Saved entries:
++++++

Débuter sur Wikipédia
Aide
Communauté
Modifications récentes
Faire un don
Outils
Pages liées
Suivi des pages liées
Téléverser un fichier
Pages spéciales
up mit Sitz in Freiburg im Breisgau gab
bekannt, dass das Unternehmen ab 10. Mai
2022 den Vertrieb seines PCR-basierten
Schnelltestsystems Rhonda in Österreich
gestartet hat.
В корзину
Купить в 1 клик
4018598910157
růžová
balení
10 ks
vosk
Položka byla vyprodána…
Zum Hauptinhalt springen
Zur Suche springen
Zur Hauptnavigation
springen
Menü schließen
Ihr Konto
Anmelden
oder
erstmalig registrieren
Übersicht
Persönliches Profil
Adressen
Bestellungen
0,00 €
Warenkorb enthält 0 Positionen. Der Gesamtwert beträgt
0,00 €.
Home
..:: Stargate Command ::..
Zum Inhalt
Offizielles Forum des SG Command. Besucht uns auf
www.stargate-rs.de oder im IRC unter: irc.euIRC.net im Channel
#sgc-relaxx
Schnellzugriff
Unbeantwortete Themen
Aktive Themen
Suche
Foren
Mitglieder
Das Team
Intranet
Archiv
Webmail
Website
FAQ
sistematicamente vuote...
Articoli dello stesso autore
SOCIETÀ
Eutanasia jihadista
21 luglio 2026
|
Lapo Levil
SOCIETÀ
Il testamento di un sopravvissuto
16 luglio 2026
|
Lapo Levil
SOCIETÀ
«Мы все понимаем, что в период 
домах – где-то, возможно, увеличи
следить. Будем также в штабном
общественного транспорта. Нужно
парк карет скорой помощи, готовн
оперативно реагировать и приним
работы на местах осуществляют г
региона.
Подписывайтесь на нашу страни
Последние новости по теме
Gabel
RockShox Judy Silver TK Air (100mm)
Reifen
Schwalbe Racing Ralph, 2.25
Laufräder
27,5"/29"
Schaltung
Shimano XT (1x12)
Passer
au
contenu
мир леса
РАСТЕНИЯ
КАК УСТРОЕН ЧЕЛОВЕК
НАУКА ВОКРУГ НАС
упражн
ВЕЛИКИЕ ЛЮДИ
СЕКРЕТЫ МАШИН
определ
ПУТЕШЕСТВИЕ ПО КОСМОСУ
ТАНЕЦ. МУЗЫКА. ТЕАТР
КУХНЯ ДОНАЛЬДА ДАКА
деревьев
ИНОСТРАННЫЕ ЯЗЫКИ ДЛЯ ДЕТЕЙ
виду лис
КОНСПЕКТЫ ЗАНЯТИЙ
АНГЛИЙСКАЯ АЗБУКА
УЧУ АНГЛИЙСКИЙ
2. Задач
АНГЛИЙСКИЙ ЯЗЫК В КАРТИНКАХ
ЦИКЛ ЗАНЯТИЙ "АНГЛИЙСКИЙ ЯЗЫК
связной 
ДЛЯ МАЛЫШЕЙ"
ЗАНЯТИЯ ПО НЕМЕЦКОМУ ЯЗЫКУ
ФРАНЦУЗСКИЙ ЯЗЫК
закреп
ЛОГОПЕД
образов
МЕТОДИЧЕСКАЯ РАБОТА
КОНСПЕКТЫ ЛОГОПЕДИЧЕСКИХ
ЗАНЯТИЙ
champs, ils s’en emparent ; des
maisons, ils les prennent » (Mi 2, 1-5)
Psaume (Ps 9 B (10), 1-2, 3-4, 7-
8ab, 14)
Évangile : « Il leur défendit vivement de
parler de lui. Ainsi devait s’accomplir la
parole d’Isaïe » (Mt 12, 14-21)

++++++

## TASK ITEM
If a line in the records above contains "Themen", copy that line.

## ANSWER SECTION
Unbeantwortete Themen
Aktive Themen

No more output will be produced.